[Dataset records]
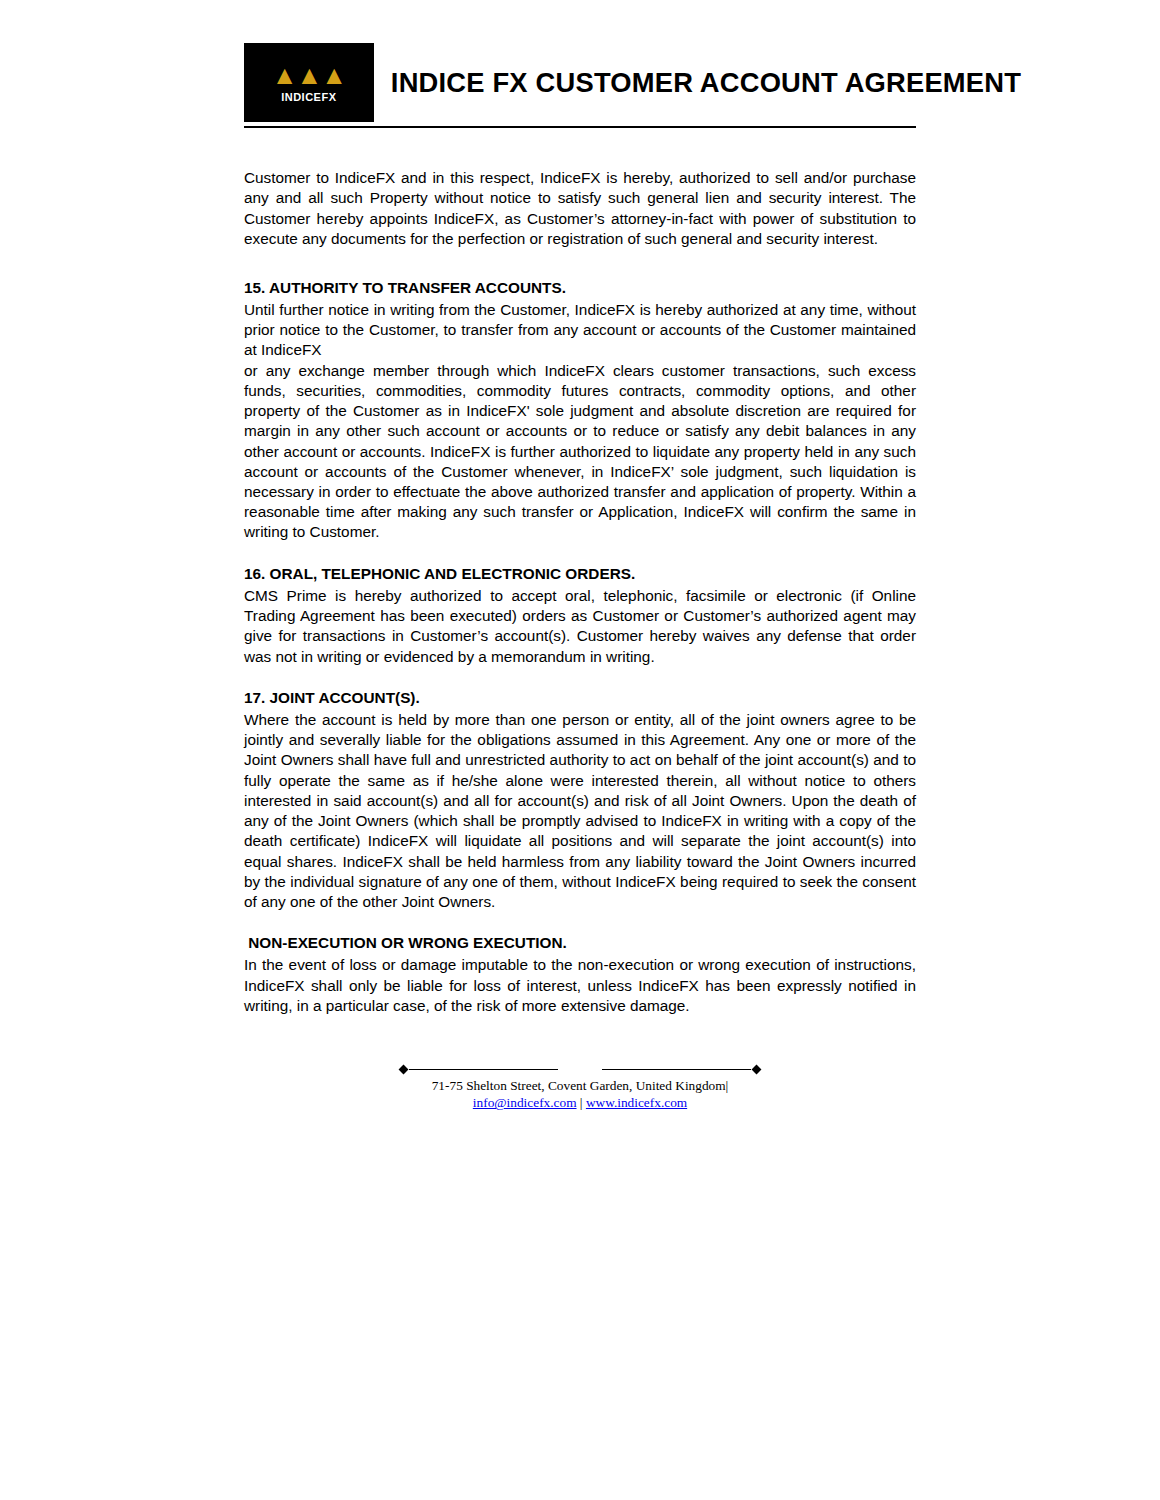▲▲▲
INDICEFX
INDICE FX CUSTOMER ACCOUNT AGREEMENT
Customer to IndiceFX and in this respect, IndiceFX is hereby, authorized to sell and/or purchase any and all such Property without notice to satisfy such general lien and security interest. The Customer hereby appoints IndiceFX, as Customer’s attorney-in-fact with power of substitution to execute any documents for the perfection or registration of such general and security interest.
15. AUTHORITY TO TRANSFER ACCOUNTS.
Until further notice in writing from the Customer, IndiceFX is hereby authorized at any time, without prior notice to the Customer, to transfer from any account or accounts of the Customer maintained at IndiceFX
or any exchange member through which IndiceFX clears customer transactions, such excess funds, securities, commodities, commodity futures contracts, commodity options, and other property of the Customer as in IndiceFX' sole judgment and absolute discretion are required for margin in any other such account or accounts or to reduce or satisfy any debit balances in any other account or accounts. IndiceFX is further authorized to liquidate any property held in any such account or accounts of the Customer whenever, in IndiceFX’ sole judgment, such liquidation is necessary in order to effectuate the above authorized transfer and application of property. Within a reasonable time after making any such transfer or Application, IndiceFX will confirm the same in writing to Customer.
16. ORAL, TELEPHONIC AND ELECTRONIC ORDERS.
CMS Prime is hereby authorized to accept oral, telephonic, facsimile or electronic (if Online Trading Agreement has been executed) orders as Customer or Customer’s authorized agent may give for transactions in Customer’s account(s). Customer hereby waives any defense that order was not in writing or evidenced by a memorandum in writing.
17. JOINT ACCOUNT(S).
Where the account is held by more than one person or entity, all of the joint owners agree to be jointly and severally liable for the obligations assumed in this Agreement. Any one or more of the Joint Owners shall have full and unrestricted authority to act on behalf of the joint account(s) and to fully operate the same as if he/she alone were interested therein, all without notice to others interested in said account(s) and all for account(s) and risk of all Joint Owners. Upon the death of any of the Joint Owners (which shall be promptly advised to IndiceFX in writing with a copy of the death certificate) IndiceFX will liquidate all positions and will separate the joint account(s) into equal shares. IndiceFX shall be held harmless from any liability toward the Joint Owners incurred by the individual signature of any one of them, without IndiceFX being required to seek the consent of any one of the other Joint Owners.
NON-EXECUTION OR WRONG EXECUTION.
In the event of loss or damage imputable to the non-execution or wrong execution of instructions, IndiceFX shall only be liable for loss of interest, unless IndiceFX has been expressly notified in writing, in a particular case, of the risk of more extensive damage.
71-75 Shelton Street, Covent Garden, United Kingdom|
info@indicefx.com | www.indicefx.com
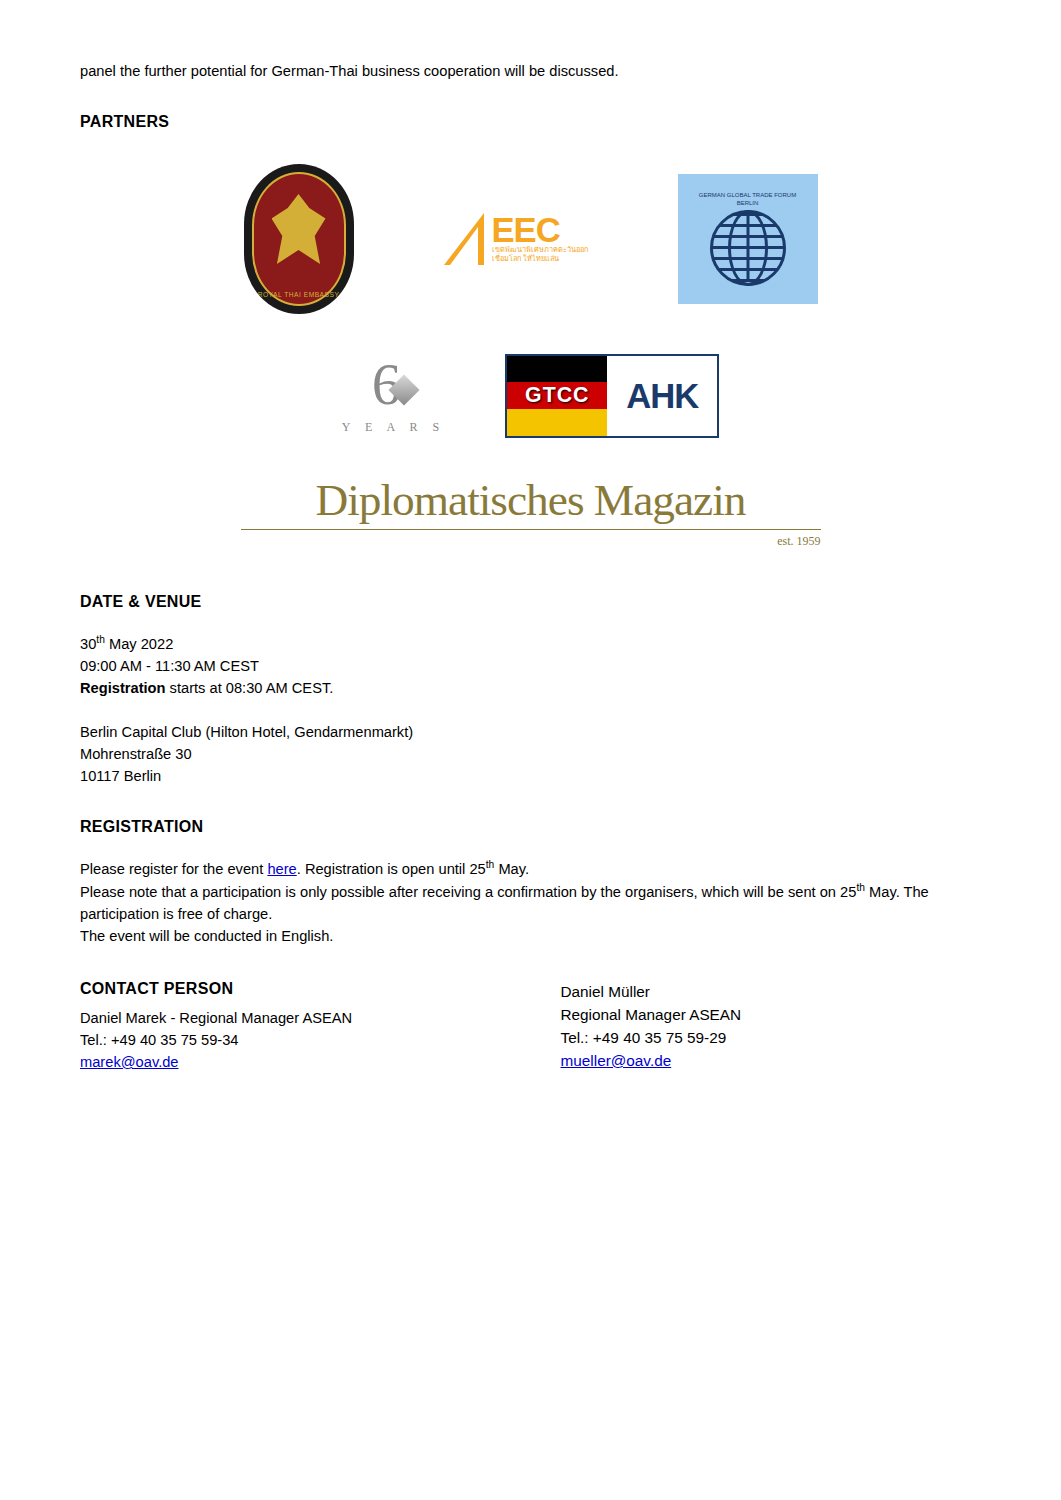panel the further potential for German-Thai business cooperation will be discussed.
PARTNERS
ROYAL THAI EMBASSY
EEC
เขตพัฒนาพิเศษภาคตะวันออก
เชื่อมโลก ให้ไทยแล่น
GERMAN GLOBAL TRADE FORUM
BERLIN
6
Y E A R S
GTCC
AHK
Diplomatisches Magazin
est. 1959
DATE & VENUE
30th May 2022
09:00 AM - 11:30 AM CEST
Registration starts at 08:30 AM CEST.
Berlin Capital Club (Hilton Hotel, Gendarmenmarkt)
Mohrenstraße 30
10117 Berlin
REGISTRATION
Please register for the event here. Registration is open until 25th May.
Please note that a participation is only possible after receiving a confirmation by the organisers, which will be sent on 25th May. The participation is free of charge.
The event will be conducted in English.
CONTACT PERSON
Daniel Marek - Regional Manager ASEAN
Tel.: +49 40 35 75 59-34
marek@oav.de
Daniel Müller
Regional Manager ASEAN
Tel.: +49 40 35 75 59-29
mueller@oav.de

WHAT THIS TASK INVOLVES:
The records above should be returned word for word, with every picture left out.

RESPONSE BELOW:
▲▲▲
INDICEFX
INDICE FX CUSTOMER ACCOUNT AGREEMENT
Customer to IndiceFX and in this respect, IndiceFX is hereby, authorized to sell and/or purchase any and all such Property without notice to satisfy such general lien and security interest. The Customer hereby appoints IndiceFX, as Customer’s attorney-in-fact with power of substitution to execute any documents for the perfection or registration of such general and security interest.
15. AUTHORITY TO TRANSFER ACCOUNTS.
Until further notice in writing from the Customer, IndiceFX is hereby authorized at any time, without prior notice to the Customer, to transfer from any account or accounts of the Customer maintained at IndiceFX
or any exchange member through which IndiceFX clears customer transactions, such excess funds, securities, commodities, commodity futures contracts, commodity options, and other property of the Customer as in IndiceFX' sole judgment and absolute discretion are required for margin in any other such account or accounts or to reduce or satisfy any debit balances in any other account or accounts. IndiceFX is further authorized to liquidate any property held in any such account or accounts of the Customer whenever, in IndiceFX’ sole judgment, such liquidation is necessary in order to effectuate the above authorized transfer and application of property. Within a reasonable time after making any such transfer or Application, IndiceFX will confirm the same in writing to Customer.
16. ORAL, TELEPHONIC AND ELECTRONIC ORDERS.
CMS Prime is hereby authorized to accept oral, telephonic, facsimile or electronic (if Online Trading Agreement has been executed) orders as Customer or Customer’s authorized agent may give for transactions in Customer’s account(s). Customer hereby waives any defense that order was not in writing or evidenced by a memorandum in writing.
17. JOINT ACCOUNT(S).
Where the account is held by more than one person or entity, all of the joint owners agree to be jointly and severally liable for the obligations assumed in this Agreement. Any one or more of the Joint Owners shall have full and unrestricted authority to act on behalf of the joint account(s) and to fully operate the same as if he/she alone were interested therein, all without notice to others interested in said account(s) and all for account(s) and risk of all Joint Owners. Upon the death of any of the Joint Owners (which shall be promptly advised to IndiceFX in writing with a copy of the death certificate) IndiceFX will liquidate all positions and will separate the joint account(s) into equal shares. IndiceFX shall be held harmless from any liability toward the Joint Owners incurred by the individual signature of any one of them, without IndiceFX being required to seek the consent of any one of the other Joint Owners.
NON-EXECUTION OR WRONG EXECUTION.
In the event of loss or damage imputable to the non-execution or wrong execution of instructions, IndiceFX shall only be liable for loss of interest, unless IndiceFX has been expressly notified in writing, in a particular case, of the risk of more extensive damage.
71-75 Shelton Street, Covent Garden, United Kingdom|
info@indicefx.com | www.indicefx.com
panel the further potential for German-Thai business cooperation will be discussed.
PARTNERS
ROYAL THAI EMBASSY
EEC
เขตพัฒนาพิเศษภาคตะวันออก
เชื่อมโลก ให้ไทยแล่น
GERMAN GLOBAL TRADE FORUM
BERLIN
6
Y E A R S
GTCC
AHK
Diplomatisches Magazin
est. 1959
DATE & VENUE
30th May 2022
09:00 AM - 11:30 AM CEST
Registration starts at 08:30 AM CEST.
Berlin Capital Club (Hilton Hotel, Gendarmenmarkt)
Mohrenstraße 30
10117 Berlin
REGISTRATION
Please register for the event here. Registration is open until 25th May.
Please note that a participation is only possible after receiving a confirmation by the organisers, which will be sent on 25th May. The participation is free of charge.
The event will be conducted in English.
CONTACT PERSON
Daniel Marek - Regional Manager ASEAN
Tel.: +49 40 35 75 59-34
marek@oav.de
Daniel Müller
Regional Manager ASEAN
Tel.: +49 40 35 75 59-29
mueller@oav.de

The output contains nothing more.